● Stored data entries
══════
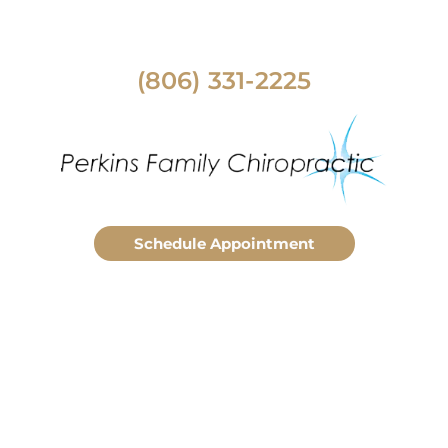
(806) 331-2225
Schedule Appointment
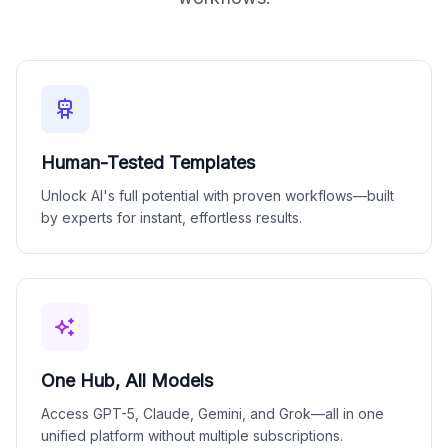
Human-Tested Templates
Unlock AI's full potential with proven workflows—built
by experts for instant, effortless results.
One Hub, All Models
Access GPT-5, Claude, Gemini, and Grok—all in one
unified platform without multiple subscriptions.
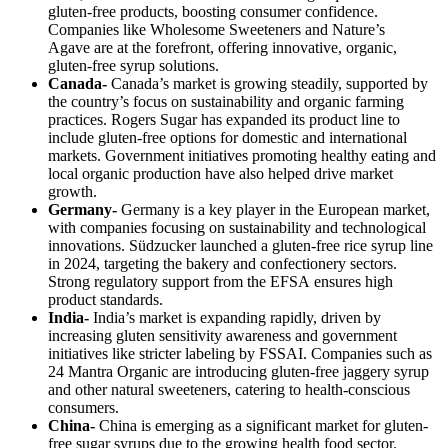
gluten-free products, boosting consumer confidence.
Companies like Wholesome Sweeteners and Nature’s
Agave are at the forefront, offering innovative, organic,
gluten-free syrup solutions.
Canada-
Canada’s market is growing steadily, supported by
the country’s focus on sustainability and organic farming
practices. Rogers Sugar has expanded its product line to
include gluten-free options for domestic and international
markets. Government initiatives promoting healthy eating and
local organic production have also helped drive market
growth.
Germany-
Germany is a key player in the European market,
with companies focusing on sustainability and technological
innovations. Südzucker launched a gluten-free rice syrup line
in 2024, targeting the bakery and confectionery sectors.
Strong regulatory support from the EFSA ensures high
product standards.
India-
India’s market is expanding rapidly, driven by
increasing gluten sensitivity awareness and government
initiatives like stricter labeling by FSSAI. Companies such as
24 Mantra Organic are introducing gluten-free jaggery syrup
and other natural sweeteners, catering to health-conscious
consumers.
China-
China is emerging as a significant market for gluten-
free sugar syrups due to the growing health food sector.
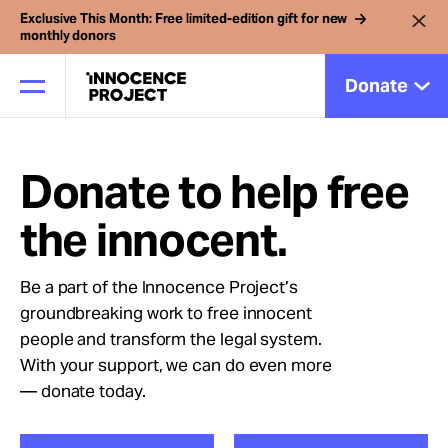
Exclusive This Month: Free limited-edition gift for new
monthly donors
Donate
Donate to help free
Our Work
the innocent.
Issues
Be a part of the Innocence Project’s
groundbreaking work to free innocent
Cases
people and transform the legal system.
With your support, we can do even more
News
— donate today.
══════
An exact repetition of all the records above is required, excluding the pictures.

(806) 331-2225
Schedule Appointment
Human-Tested Templates
Unlock AI's full potential with proven workflows—built
by experts for instant, effortless results.
One Hub, All Models
Access GPT-5, Claude, Gemini, and Grok—all in one
unified platform without multiple subscriptions.
gluten-free products, boosting consumer confidence.
Companies like Wholesome Sweeteners and Nature’s
Agave are at the forefront, offering innovative, organic,
gluten-free syrup solutions.
Canada-
Canada’s market is growing steadily, supported by
the country’s focus on sustainability and organic farming
practices. Rogers Sugar has expanded its product line to
include gluten-free options for domestic and international
markets. Government initiatives promoting healthy eating and
local organic production have also helped drive market
growth.
Germany-
Germany is a key player in the European market,
with companies focusing on sustainability and technological
innovations. Südzucker launched a gluten-free rice syrup line
in 2024, targeting the bakery and confectionery sectors.
Strong regulatory support from the EFSA ensures high
product standards.
India-
India’s market is expanding rapidly, driven by
increasing gluten sensitivity awareness and government
initiatives like stricter labeling by FSSAI. Companies such as
24 Mantra Organic are introducing gluten-free jaggery syrup
and other natural sweeteners, catering to health-conscious
consumers.
China-
China is emerging as a significant market for gluten-
free sugar syrups due to the growing health food sector.
Exclusive This Month: Free limited-edition gift for new
monthly donors
Donate
Donate to help free
Our Work
the innocent.
Issues
Be a part of the Innocence Project’s
groundbreaking work to free innocent
Cases
people and transform the legal system.
With your support, we can do even more
News
— donate today.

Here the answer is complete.